▶ **Records supplied**

━━━━━━━━━━━━━━━━━━━━━━━━━━━━━━

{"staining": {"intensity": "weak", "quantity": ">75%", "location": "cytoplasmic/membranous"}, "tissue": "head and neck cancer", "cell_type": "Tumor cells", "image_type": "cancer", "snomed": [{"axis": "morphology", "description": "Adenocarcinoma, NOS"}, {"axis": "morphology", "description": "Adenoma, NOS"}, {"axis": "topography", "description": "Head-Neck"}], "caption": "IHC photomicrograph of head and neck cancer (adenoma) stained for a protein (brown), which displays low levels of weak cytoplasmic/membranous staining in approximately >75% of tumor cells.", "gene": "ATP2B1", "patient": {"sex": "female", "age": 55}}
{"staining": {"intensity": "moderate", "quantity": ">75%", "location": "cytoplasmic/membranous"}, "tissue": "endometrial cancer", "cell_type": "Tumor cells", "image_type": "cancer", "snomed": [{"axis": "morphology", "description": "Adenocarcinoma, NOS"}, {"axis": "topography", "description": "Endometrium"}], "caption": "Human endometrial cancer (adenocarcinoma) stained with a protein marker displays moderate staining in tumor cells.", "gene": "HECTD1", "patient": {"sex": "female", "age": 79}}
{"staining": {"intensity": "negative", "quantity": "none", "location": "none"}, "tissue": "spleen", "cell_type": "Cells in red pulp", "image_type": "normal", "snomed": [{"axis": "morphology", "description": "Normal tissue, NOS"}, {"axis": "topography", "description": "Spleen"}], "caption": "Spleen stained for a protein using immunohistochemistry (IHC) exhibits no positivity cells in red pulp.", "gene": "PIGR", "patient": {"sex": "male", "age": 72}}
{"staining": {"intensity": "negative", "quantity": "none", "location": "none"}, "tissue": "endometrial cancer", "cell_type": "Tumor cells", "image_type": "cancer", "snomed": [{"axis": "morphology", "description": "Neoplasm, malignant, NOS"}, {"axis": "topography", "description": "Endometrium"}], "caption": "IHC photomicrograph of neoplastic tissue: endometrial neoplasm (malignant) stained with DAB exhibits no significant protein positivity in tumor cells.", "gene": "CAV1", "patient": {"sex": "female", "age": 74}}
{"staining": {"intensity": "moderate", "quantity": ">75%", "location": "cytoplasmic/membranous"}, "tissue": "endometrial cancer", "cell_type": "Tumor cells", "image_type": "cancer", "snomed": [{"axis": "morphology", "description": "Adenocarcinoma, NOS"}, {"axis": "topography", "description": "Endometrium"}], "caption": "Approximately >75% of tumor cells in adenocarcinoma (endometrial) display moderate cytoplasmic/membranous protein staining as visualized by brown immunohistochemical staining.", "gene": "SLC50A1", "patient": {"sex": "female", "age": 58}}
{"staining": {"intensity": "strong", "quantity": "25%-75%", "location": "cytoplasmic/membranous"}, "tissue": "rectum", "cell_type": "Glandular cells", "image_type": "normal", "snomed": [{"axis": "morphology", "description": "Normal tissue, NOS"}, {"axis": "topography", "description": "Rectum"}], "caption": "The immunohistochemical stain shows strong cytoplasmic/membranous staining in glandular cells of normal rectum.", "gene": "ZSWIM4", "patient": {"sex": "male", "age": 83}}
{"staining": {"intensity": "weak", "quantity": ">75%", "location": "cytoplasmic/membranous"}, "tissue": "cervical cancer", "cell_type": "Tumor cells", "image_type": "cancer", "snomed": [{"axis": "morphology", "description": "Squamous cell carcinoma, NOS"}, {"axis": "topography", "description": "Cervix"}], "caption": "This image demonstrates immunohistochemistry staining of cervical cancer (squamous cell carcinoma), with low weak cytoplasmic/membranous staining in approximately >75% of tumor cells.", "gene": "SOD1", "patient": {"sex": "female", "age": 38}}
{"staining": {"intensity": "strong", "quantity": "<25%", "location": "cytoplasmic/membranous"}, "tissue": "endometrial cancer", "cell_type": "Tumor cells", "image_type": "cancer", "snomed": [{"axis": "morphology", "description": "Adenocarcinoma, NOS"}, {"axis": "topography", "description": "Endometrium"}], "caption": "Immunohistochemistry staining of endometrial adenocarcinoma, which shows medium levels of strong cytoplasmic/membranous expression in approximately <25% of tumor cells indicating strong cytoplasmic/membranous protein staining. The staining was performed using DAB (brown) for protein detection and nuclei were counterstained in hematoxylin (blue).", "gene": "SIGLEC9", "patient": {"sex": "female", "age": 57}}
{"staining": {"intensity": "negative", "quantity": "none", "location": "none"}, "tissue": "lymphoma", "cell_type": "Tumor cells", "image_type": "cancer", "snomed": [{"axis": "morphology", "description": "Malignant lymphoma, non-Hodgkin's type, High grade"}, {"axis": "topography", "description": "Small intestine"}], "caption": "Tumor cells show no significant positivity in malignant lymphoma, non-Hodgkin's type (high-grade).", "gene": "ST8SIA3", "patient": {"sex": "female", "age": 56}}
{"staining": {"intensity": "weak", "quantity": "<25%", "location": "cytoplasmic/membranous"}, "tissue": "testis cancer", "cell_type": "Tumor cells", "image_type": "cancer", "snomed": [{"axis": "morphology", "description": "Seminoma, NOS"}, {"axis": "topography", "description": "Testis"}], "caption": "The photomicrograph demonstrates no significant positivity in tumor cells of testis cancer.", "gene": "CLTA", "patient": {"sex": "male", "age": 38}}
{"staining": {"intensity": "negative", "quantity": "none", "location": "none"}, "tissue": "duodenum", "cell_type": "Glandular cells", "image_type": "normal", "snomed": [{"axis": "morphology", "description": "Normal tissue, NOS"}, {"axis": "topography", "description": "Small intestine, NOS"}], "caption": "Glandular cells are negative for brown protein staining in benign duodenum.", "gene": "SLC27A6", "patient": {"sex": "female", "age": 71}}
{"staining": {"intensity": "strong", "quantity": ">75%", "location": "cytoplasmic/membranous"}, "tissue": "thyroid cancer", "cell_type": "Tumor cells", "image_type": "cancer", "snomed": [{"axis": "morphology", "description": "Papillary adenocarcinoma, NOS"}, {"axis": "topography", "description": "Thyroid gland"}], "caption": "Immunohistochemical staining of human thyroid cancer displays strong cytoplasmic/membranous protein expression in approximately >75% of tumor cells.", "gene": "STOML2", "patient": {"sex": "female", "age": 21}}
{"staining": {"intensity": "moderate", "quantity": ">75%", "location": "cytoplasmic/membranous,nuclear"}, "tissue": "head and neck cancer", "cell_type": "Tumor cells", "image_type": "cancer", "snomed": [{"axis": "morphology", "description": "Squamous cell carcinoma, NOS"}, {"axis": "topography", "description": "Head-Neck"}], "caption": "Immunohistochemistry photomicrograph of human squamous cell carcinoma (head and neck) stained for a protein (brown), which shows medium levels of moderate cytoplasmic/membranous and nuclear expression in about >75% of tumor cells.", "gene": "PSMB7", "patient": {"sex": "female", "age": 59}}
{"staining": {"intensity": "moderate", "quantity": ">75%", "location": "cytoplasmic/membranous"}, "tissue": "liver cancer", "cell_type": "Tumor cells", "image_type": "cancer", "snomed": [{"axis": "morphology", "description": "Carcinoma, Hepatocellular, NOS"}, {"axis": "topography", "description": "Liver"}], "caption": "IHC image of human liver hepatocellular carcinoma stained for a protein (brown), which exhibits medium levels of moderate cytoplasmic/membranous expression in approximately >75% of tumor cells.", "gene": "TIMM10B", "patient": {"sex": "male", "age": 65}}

━━━━━━━━━━━━━━━━━━━━━━━━━━━━━━

▶ **To do**
Please print the data above exactly as it appears.

▶ **Answer to this exercise**
{"staining": {"intensity": "weak", "quantity": ">75%", "location": "cytoplasmic/membranous"}, "tissue": "head and neck cancer", "cell_type": "Tumor cells", "image_type": "cancer", "snomed": [{"axis": "morphology", "description": "Adenocarcinoma, NOS"}, {"axis": "morphology", "description": "Adenoma, NOS"}, {"axis": "topography", "description": "Head-Neck"}], "caption": "IHC photomicrograph of head and neck cancer (adenoma) stained for a protein (brown), which displays low levels of weak cytoplasmic/membranous staining in approximately >75% of tumor cells.", "gene": "ATP2B1", "patient": {"sex": "female", "age": 55}}
{"staining": {"intensity": "moderate", "quantity": ">75%", "location": "cytoplasmic/membranous"}, "tissue": "endometrial cancer", "cell_type": "Tumor cells", "image_type": "cancer", "snomed": [{"axis": "morphology", "description": "Adenocarcinoma, NOS"}, {"axis": "topography", "description": "Endometrium"}], "caption": "Human endometrial cancer (adenocarcinoma) stained with a protein marker displays moderate staining in tumor cells.", "gene": "HECTD1", "patient": {"sex": "female", "age": 79}}
{"staining": {"intensity": "negative", "quantity": "none", "location": "none"}, "tissue": "spleen", "cell_type": "Cells in red pulp", "image_type": "normal", "snomed": [{"axis": "morphology", "description": "Normal tissue, NOS"}, {"axis": "topography", "description": "Spleen"}], "caption": "Spleen stained for a protein using immunohistochemistry (IHC) exhibits no positivity cells in red pulp.", "gene": "PIGR", "patient": {"sex": "male", "age": 72}}
{"staining": {"intensity": "negative", "quantity": "none", "location": "none"}, "tissue": "endometrial cancer", "cell_type": "Tumor cells", "image_type": "cancer", "snomed": [{"axis": "morphology", "description": "Neoplasm, malignant, NOS"}, {"axis": "topography", "description": "Endometrium"}], "caption": "IHC photomicrograph of neoplastic tissue: endometrial neoplasm (malignant) stained with DAB exhibits no significant protein positivity in tumor cells.", "gene": "CAV1", "patient": {"sex": "female", "age": 74}}
{"staining": {"intensity": "moderate", "quantity": ">75%", "location": "cytoplasmic/membranous"}, "tissue": "endometrial cancer", "cell_type": "Tumor cells", "image_type": "cancer", "snomed": [{"axis": "morphology", "description": "Adenocarcinoma, NOS"}, {"axis": "topography", "description": "Endometrium"}], "caption": "Approximately >75% of tumor cells in adenocarcinoma (endometrial) display moderate cytoplasmic/membranous protein staining as visualized by brown immunohistochemical staining.", "gene": "SLC50A1", "patient": {"sex": "female", "age": 58}}
{"staining": {"intensity": "strong", "quantity": "25%-75%", "location": "cytoplasmic/membranous"}, "tissue": "rectum", "cell_type": "Glandular cells", "image_type": "normal", "snomed": [{"axis": "morphology", "description": "Normal tissue, NOS"}, {"axis": "topography", "description": "Rectum"}], "caption": "The immunohistochemical stain shows strong cytoplasmic/membranous staining in glandular cells of normal rectum.", "gene": "ZSWIM4", "patient": {"sex": "male", "age": 83}}
{"staining": {"intensity": "weak", "quantity": ">75%", "location": "cytoplasmic/membranous"}, "tissue": "cervical cancer", "cell_type": "Tumor cells", "image_type": "cancer", "snomed": [{"axis": "morphology", "description": "Squamous cell carcinoma, NOS"}, {"axis": "topography", "description": "Cervix"}], "caption": "This image demonstrates immunohistochemistry staining of cervical cancer (squamous cell carcinoma), with low weak cytoplasmic/membranous staining in approximately >75% of tumor cells.", "gene": "SOD1", "patient": {"sex": "female", "age": 38}}
{"staining": {"intensity": "strong", "quantity": "<25%", "location": "cytoplasmic/membranous"}, "tissue": "endometrial cancer", "cell_type": "Tumor cells", "image_type": "cancer", "snomed": [{"axis": "morphology", "description": "Adenocarcinoma, NOS"}, {"axis": "topography", "description": "Endometrium"}], "caption": "Immunohistochemistry staining of endometrial adenocarcinoma, which shows medium levels of strong cytoplasmic/membranous expression in approximately <25% of tumor cells indicating strong cytoplasmic/membranous protein staining. The staining was performed using DAB (brown) for protein detection and nuclei were counterstained in hematoxylin (blue).", "gene": "SIGLEC9", "patient": {"sex": "female", "age": 57}}
{"staining": {"intensity": "negative", "quantity": "none", "location": "none"}, "tissue": "lymphoma", "cell_type": "Tumor cells", "image_type": "cancer", "snomed": [{"axis": "morphology", "description": "Malignant lymphoma, non-Hodgkin's type, High grade"}, {"axis": "topography", "description": "Small intestine"}], "caption": "Tumor cells show no significant positivity in malignant lymphoma, non-Hodgkin's type (high-grade).", "gene": "ST8SIA3", "patient": {"sex": "female", "age": 56}}
{"staining": {"intensity": "weak", "quantity": "<25%", "location": "cytoplasmic/membranous"}, "tissue": "testis cancer", "cell_type": "Tumor cells", "image_type": "cancer", "snomed": [{"axis": "morphology", "description": "Seminoma, NOS"}, {"axis": "topography", "description": "Testis"}], "caption": "The photomicrograph demonstrates no significant positivity in tumor cells of testis cancer.", "gene": "CLTA", "patient": {"sex": "male", "age": 38}}
{"staining": {"intensity": "negative", "quantity": "none", "location": "none"}, "tissue": "duodenum", "cell_type": "Glandular cells", "image_type": "normal", "snomed": [{"axis": "morphology", "description": "Normal tissue, NOS"}, {"axis": "topography", "description": "Small intestine, NOS"}], "caption": "Glandular cells are negative for brown protein staining in benign duodenum.", "gene": "SLC27A6", "patient": {"sex": "female", "age": 71}}
{"staining": {"intensity": "strong", "quantity": ">75%", "location": "cytoplasmic/membranous"}, "tissue": "thyroid cancer", "cell_type": "Tumor cells", "image_type": "cancer", "snomed": [{"axis": "morphology", "description": "Papillary adenocarcinoma, NOS"}, {"axis": "topography", "description": "Thyroid gland"}], "caption": "Immunohistochemical staining of human thyroid cancer displays strong cytoplasmic/membranous protein expression in approximately >75% of tumor cells.", "gene": "STOML2", "patient": {"sex": "female", "age": 21}}
{"staining": {"intensity": "moderate", "quantity": ">75%", "location": "cytoplasmic/membranous,nuclear"}, "tissue": "head and neck cancer", "cell_type": "Tumor cells", "image_type": "cancer", "snomed": [{"axis": "morphology", "description": "Squamous cell carcinoma, NOS"}, {"axis": "topography", "description": "Head-Neck"}], "caption": "Immunohistochemistry photomicrograph of human squamous cell carcinoma (head and neck) stained for a protein (brown), which shows medium levels of moderate cytoplasmic/membranous and nuclear expression in about >75% of tumor cells.", "gene": "PSMB7", "patient": {"sex": "female", "age": 59}}
{"staining": {"intensity": "moderate", "quantity": ">75%", "location": "cytoplasmic/membranous"}, "tissue": "liver cancer", "cell_type": "Tumor cells", "image_type": "cancer", "snomed": [{"axis": "morphology", "description": "Carcinoma, Hepatocellular, NOS"}, {"axis": "topography", "description": "Liver"}], "caption": "IHC image of human liver hepatocellular carcinoma stained for a protein (brown), which exhibits medium levels of moderate cytoplasmic/membranous expression in approximately >75% of tumor cells.", "gene": "TIMM10B", "patient": {"sex": "male", "age": 65}}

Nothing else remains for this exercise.